Parc naturel régional Normandie-Maine

L’argumentaire paysager pour soutenir une reconquête écologique

 

Espaces naturels n°32 - octobre 2010

Le Dossier

Francis de Brou
Chargé de mission Natura 2000

 

Concilier les enjeux de paysage et de biodiversité… Tel fut l’objectif du Parc naturel régional Normandie-Maine, opérateur Natura 2000, lors des travaux de restauration de la lande sèche sur le versant du Haut Fourché situé au sein des Alpes mancelles1 .
Les faits débutent en 2003 alors qu’un incendie se déclare, dévastant en partie la pinède et laissant place à un paysage de désolation. L’année suivante, après validation du document d’objectifs, le parc propose, à titre expérimental, de réhabiliter trois hectares de lande.
Le projet, présenté à la commission départementale des sites, perspectives et paysages de la Sarthe, bénéficie en 2006 d’une autorisation du ministère en charge de l’écologie, sous réserve de dresser un bilan paysager et de procéder à une évaluation écologique.
Les investigations menées dans le cadre de ce programme révèlent que le Haut Fourché se caractérise par une succession de pentes abruptes et de pentes douces.

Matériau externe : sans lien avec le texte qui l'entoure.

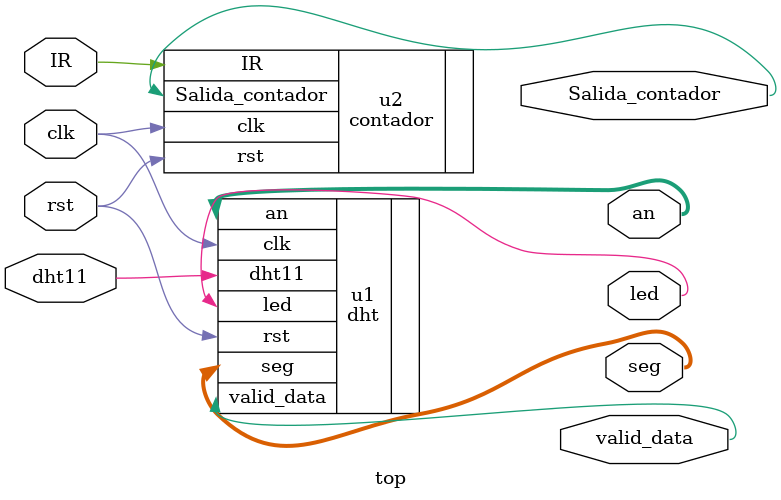
<source format=v>
module top (
	input wire clk,                // Reloj del sistema (50 MHz)
    input wire rst,                // Reset del sistema
    inout wire dht11,              // Línea de datos del sensor DHT11
    output wire valid_data,         // Indicador de datos válidos
    output wire led,
    //--------------------------- 7 segmentos----------------------
    output wire [6:0] seg,        // Conectar a los pines del display de 7 segmentos
    output [7:0] an,
	 
	 input wire IR,
	 output wire Salida_contador

);

dht u1(
	.clk(clk),
	.rst(rst),
	.dht11(dht11),
	.valid_data(valid_data),
	.led(led),
	.seg(seg),
	.an(an)

);

contador u2(
	.clk(clk),
	.rst(rst),
	.IR(IR),
	.Salida_contador(Salida_contador)
);

endmodule
</source>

Ce modelé est le résultat d’une érosion différentielle qui s’explique par l’alternance de roches dures et de roches tendres. Le grès armoricain, résistant, génère des sols squelettiques, propices à l’installation de la lande ou de bois d’essences frugales, tandis que les schistes, plus facilement altérables, permettent le développement de sols plus profonds, favorables à la chênaie méso-acidiphile.
L’utilisation de l’espace influe sur la végétation. L’examen de documents anciens permet d’appréhender l’évolution du Haut Fourché. Les clichés du début du 20e siècle (photo) révèlent un versant rocheux dominé par une végétation basse qui s’intercale entre deux zones boisées. Cette zone de lande sur grès est entretenue par les troupeaux d’ovins et de caprins mais après l’abandon de ces pratiques pastorales, les arbres progressent et les plantations résineuses réalisées aux alentours favorisent la colonisation par les pins de l’espace ouvert. Les affleurements sont alors masqués et la lande disparaît.
En définitive, le boisement banalise le paysage et la végétation. Après cet état des lieux, les travaux de restauration commencent. Abattage des arbres, arrachage des recrus..., sont réalisés en 2008. Les phases d’entretien successives et notamment d’arrachage des recrus permettent aujourd’hui le développement d’une lande sèche avec son cortège d’espèces caractéristiques, contrastant avec la flore peu diversifiée des pinèdes environnantes. L’ouverture du milieu diversifie le paysage (alternance de zones boisées et de zones ouvertes, mise à jour des affleurements gréseux). Le premier bilan de cette opération démontre ainsi que l’altérité des paysages rime avec biodiversité.

1. Situées en limite du Maine et de la Normandie, les Alpes mancelles sont classées au titre de la loi 1930.